### WHAT THE TASK REQUIRES:
When you restate the records, do so word for word and omit any picture they contain.

### SOURCE DATA:
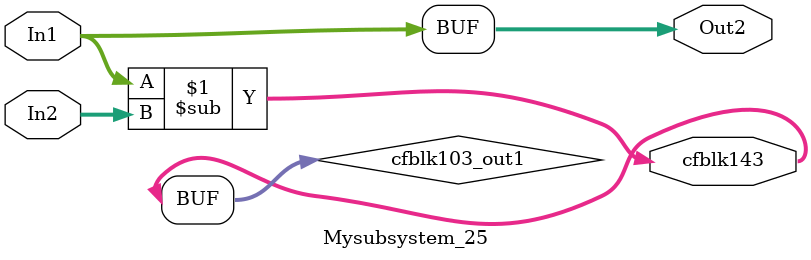
<source format=v>



`timescale 1 ns / 1 ns

module Mysubsystem_25
          (In1,
           In2,
           cfblk143,
           Out2);


  input   [7:0] In1;  // uint8
  input   [7:0] In2;  // uint8
  output  [7:0] cfblk143;  // uint8
  output  [7:0] Out2;  // uint8


  wire [7:0] cfblk103_out1;  // uint8


  assign cfblk103_out1 = In1 - In2;



  assign cfblk143 = cfblk103_out1;

  assign Out2 = In1;

endmodule  // Mysubsystem_25


</source>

### WRITTEN SOLUTION:
<source format=v>



`timescale 1 ns / 1 ns

module Mysubsystem_25
          (In1,
           In2,
           cfblk143,
           Out2);


  input   [7:0] In1;  // uint8
  input   [7:0] In2;  // uint8
  output  [7:0] cfblk143;  // uint8
  output  [7:0] Out2;  // uint8


  wire [7:0] cfblk103_out1;  // uint8


  assign cfblk103_out1 = In1 - In2;



  assign cfblk143 = cfblk103_out1;

  assign Out2 = In1;

endmodule  // Mysubsystem_25


</source>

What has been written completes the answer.